Cardiology Plus (Jan 2021)

Anatomical analysis and prognostic assessment of degenerative mitral regurgitation based on a large echocardiography database: Implications for transcatheter edge-to-edge and chordal repair

  • Qin-Chun Jin,
  • Wen-Zhi Pan,
  • Sha-Sha Chen,
  • Lei Zhang,
  • Da-Xin Zhou,
  • Jun-Bo Ge

DOI
https://doi.org/10.4103/2470-7511.320322
Journal volume & issue
Vol. 6, no. 2
pp. 102 – 108

Abstract

Read online

Background and Objectives: The anatomical characteristics of patients with mitral valve prolapse (MVP) and mitral regurgitation (MR) have rarely been investigated demographically to determine the applicability of transcatheter intervention.

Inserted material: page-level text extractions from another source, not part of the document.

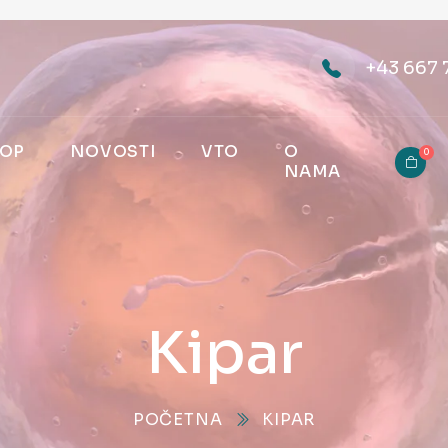
+43 667 
OP
NOVOSTI
VTO
O
0
NAMA
Kipar
POČETNA
KIPAR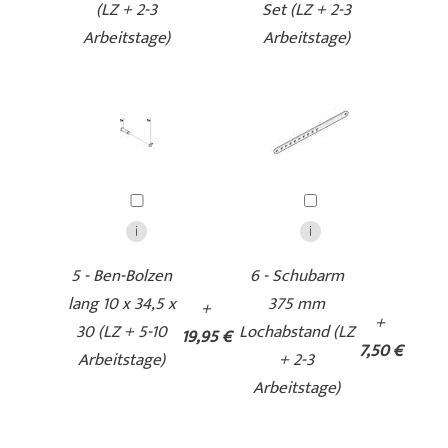
(LZ + 2-3
Set (LZ + 2-3
Arbeitstage)
Arbeitstage)
5 - Ben-Bolzen
6 - Schubarm
lang 10 x 34,5 x
375 mm
+
+
30 (LZ + 5-10
Lochabstand (LZ
19,95 €
7,50 €
Arbeitstage)
+ 2-3
Arbeitstage)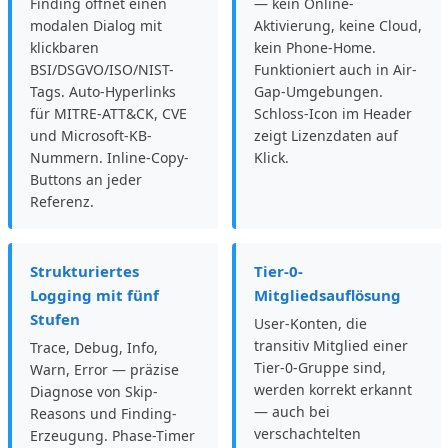
Finding öffnet einen
— kein Online-
modalen Dialog mit
Aktivierung, keine Cloud,
klickbaren
kein Phone-Home.
BSI/DSGVO/ISO/NIST-
Funktioniert auch in Air-
Tags. Auto-Hyperlinks
Gap-Umgebungen.
für MITRE-ATT&CK, CVE
Schloss-Icon im Header
und Microsoft-KB-
zeigt Lizenzdaten auf
Nummern. Inline-Copy-
Klick.
Buttons an jeder
Referenz.
Strukturiertes
Tier-0-
Logging mit fünf
Mitgliedsauflösung
Stufen
User-Konten, die
transitiv Mitglied einer
Trace, Debug, Info,
Tier-0-Gruppe sind,
Warn, Error — präzise
werden korrekt erkannt
Diagnose von Skip-
— auch bei
Reasons und Finding-
verschachtelten
Erzeugung. Phase-Timer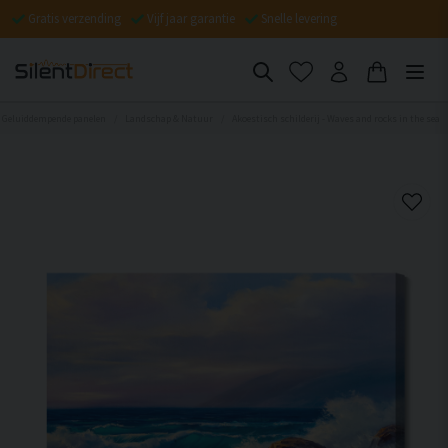
Gratis verzending
Vijf jaar garantie
Snelle levering
Geluiddempende panelen
Landschap & Natuur
Akoestisch schilderij - Waves and rocks in the sea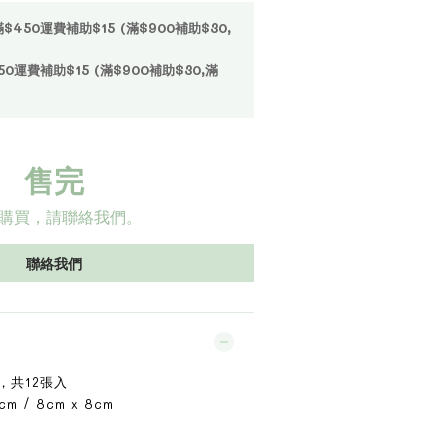
50運費補助$15 (滿$900補助$30,
運費補助$15 (滿$900補助$30,滿
售完
購買，請聯絡我們。
聯絡我們
，共12張入
m / 8cm x 8cm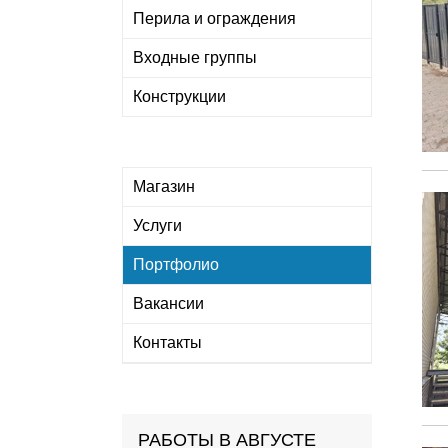
Перила и ограждения
Входные группы
Конструкции
Магазин
Услуги
Портфолио
Вакансии
Контакты
РАБОТЫ В АВГУСТЕ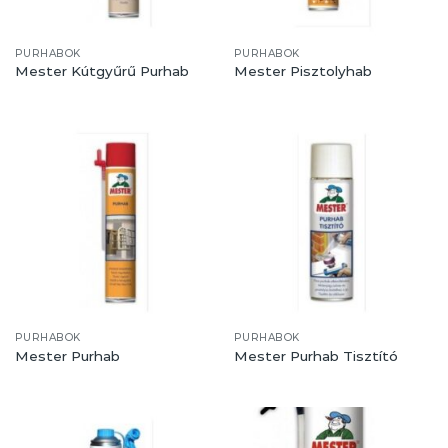
PURHABOK
PURHABOK
Mester Kútgyűrű Purhab
Mester Pisztolyhab
PURHABOK
PURHABOK
Mester Purhab
Mester Purhab Tisztító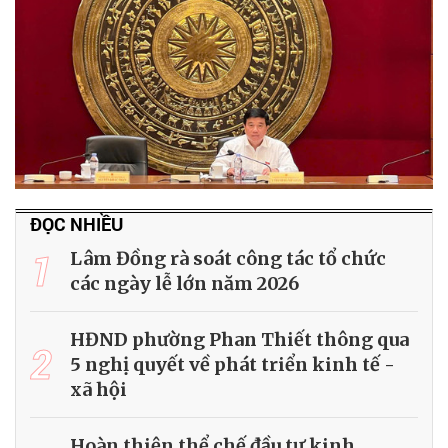
ĐỌC NHIỀU
1
Lâm Đồng rà soát công tác tổ chức
các ngày lễ lớn năm 2026
HĐND phường Phan Thiết thông qua
2
5 nghị quyết về phát triển kinh tế -
xã hội
Hoàn thiện thể chế đầu tư kinh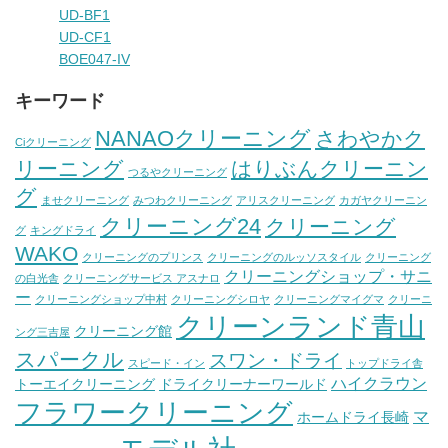
UD-BF1
UD-CF1
BOE047-IV
キーワード
NANAOクリーニング
さわやかク
Ciクリーニング
リーニング
はりぶんクリーニン
つるやクリーニング
グ
ませクリーニング
みつわクリーニング
アリスクリーニング
カガヤクリーニン
クリーニング24
クリーニング
グ
キングドライ
WAKO
クリーニングのプリンス
クリーニングのルッソスタイル
クリーニング
クリーニングショップ・サニ
の白光舎
クリーニングサービス アスナロ
ー
クリーニングショップ中村
クリーニングシロヤ
クリーニングマイグマ
クリーニ
クリーンランド青山
クリーニング館
ング三吉屋
スパークル
スワン・ドライ
スピード・イン
トップドライ舎
ハイクラウン
トーエイクリーニング
ドライクリーナーワールド
フラワークリーニング
マ
ホームドライ長崎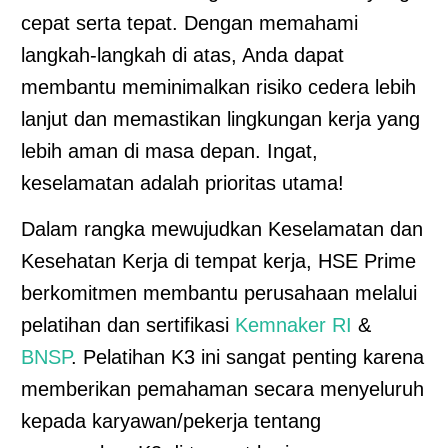
cepat serta tepat. Dengan memahami
langkah-langkah di atas, Anda dapat
membantu meminimalkan risiko cedera lebih
lanjut dan memastikan lingkungan kerja yang
lebih aman di masa depan. Ingat,
keselamatan adalah prioritas utama!
Dalam rangka mewujudkan Keselamatan dan
Kesehatan Kerja di tempat kerja, HSE Prime
berkomitmen membantu perusahaan melalui
pelatihan dan sertifikasi
Kemnaker RI
&
BNSP
. Pelatihan K3 ini sangat penting karena
memberikan pemahaman secara menyeluruh
kepada karyawan/pekerja tentang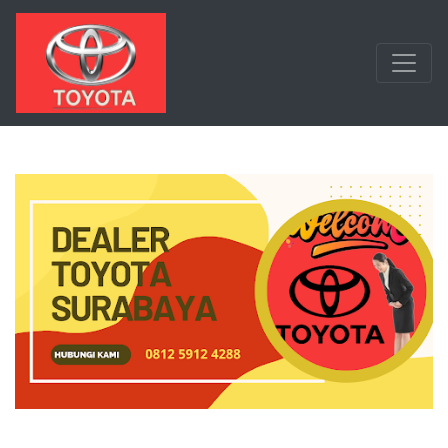
Langsung ke konten utama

Therefore, the study objective was to analyze potential candidates and their prognosis. Predictors determining the prognosis were also investigated. Methods: Patients diagnosed with MVP and MR severity of ≥2+ were screened from our echocardiography database from 2010 to 2012. All clinical and echocardiogram information was retrieved from electronic medical records. The endpoint was all-cause mortality analyzed by a proportional hazards model. Results: A total of 1268 patients (mean age 57.50 ± 14.88 years, 47.16% female) with MVP and MR severity of ≥ 2+ were included. Isolated P2 (n = 239, 18.85%) appeared as the most common site of leaflet prolapse. The incidence of MR jet solely from middle scallop (A2 and/or P2) was 31.07% (n = 394). If a nonsignificant jet from other locations was also accepted, the incidence of MR jet derived from mainly the middle scallop (A2 and/or P2) was 52.10% (n = 659). For MVP patients with MR R + 3, the conservative therapy group had higher mortality than the early surgery group (31.45% vs. 5.25%, P < 0.001) after 4.5 ± 1.0 years of follow-up, multiple analysis showed that surgical treatment (hazard ratio [HR]: 0.202, P < 0.001), systolic pulmonary artery pressure of o60 mmHg (HR: 6.816, P < 0.001), age of ≥ 60 years (HR: 3.838, P < 0.001), and pericardial effusion (HR: 1.915, P = 0.003) were independent predictors of all-cause mortality. Conclusions: In patients with MVP, one-fifth leaflet prolapse located solely in P2 and one-half of MR jet derived from the middle scallop were anatomically eligible for transcatheter chordal repair and edge-to-edge repair therapy, respectively. Initial conservative therapy, pericardial effusion, pulmonary hypertension, and advanced age were independent predictors of a higher mortality rate in MVP patients with MR severity of ≥ 3+.